By Abijah Ahern

Laramie High School students have begun a new unit where they build and test rockets.

The LHS Physics department is led by Eric Weitzel and Pete Kontaxes. Both teachers have been working towards the rocket project since early in the school year.

The students have studied topics such as vectors, gravitational pull and the mathematical equations for the forces of motion. The aim of this project is to take the theoretical concepts the class has been covering and apply them to a practical situation.

For many of the students the new project is exciting and interesting.

“Watch out, Elon Musk,” LHS Senior Ryan McManaman said.

Projects like this help student’s work out the steps they need to reach their goals.

“We’ve been working on all of this stuff in theoretical terms for a while now,” McManaman said. “I’m really excited to put it into practice and I don’t think I’d be nearly as prepared if we hadn’t worked on it in class first.”

The LHS science program emphasizes hands-on learning. In addition to the rockets, past physics projects have included experiments involving pendulums and potato guns.
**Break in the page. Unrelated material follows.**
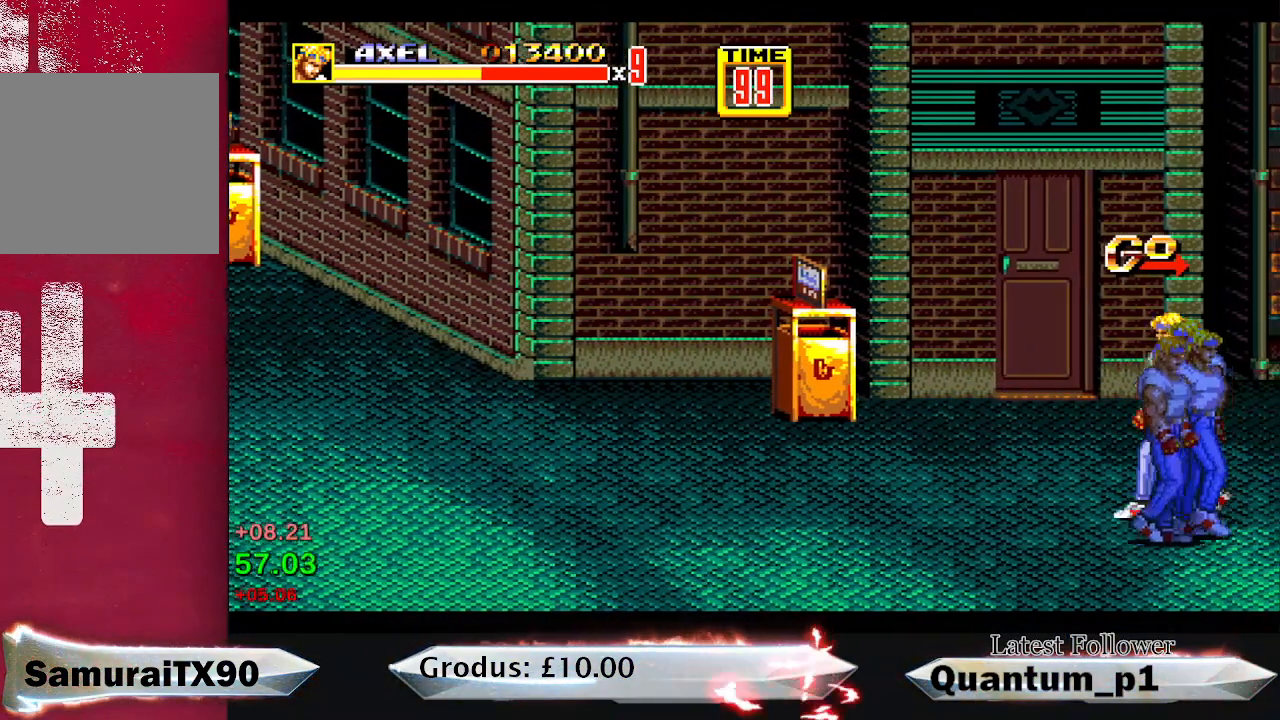
{"buttons": ["DPAD_DOWN", "DPAD_RIGHT"], "button_events": [[17, "DPAD_UP", "up"], [33, "DPAD_RIGHT", "down"], [133, "DPAD_DOWN", "down"], [183, "DPAD_RIGHT", "up"], [233, "DPAD_LEFT", "down"], [317, "DPAD_LEFT", "up"], [350, "DPAD_RIGHT", "down"]]}
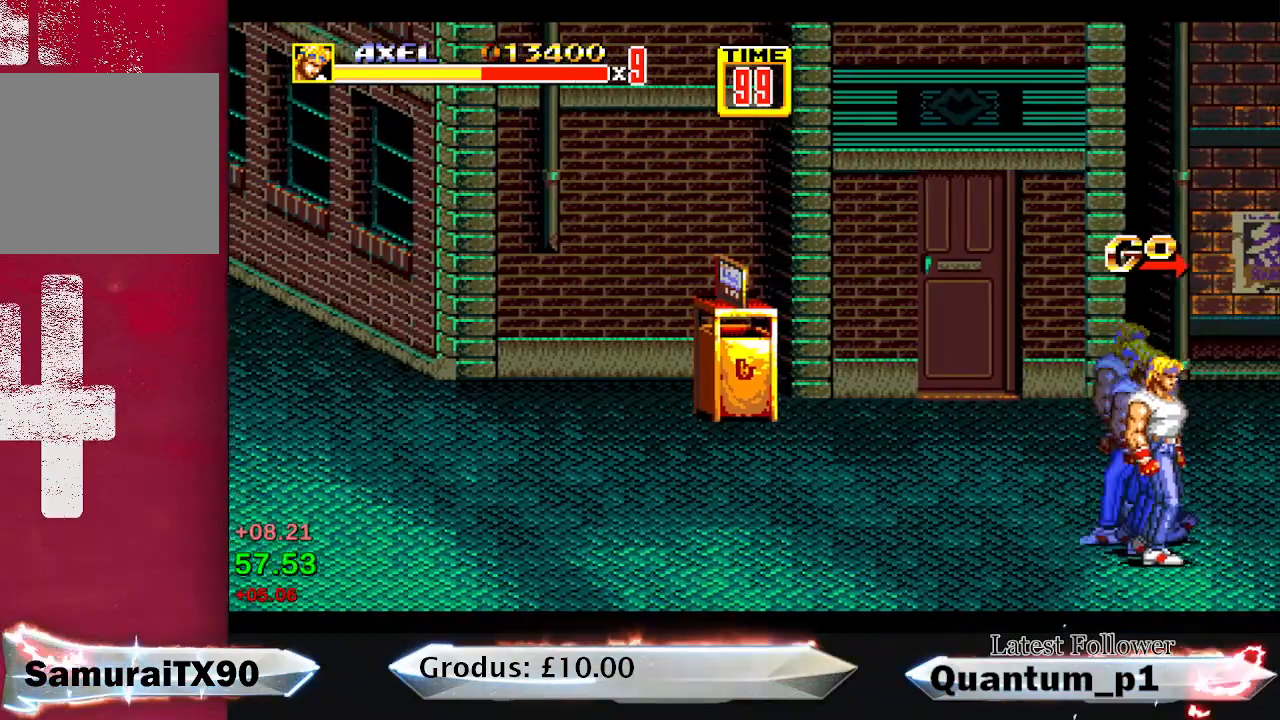
{"buttons": ["DPAD_DOWN", "DPAD_LEFT"], "button_events": [[417, "DPAD_RIGHT", "up"], [450, "DPAD_LEFT", "down"]]}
Hands-on learning isn’t unique to the physics department. In the chemistry department experiments include color-changing pennies and making elephant toothpaste. The paste is a result of rapidly deteriorating hydrogen peroxide. 

These large-scale projects wouldn’t be possible without the equipment set up in the new LHS building. The equipment allows science teachers to do demonstrations that would otherwise be considered too impractical or unsafe at the old LHS building.

For students that find physics challenging and engaging, their current physics class doesn’t have to be the end of their learning. Kontaxes offers a more specialized AP physics class that emphasizes the mathematics of physics and helps students towards a degree in physics or engineering by providing an opportunity to earn a college credit.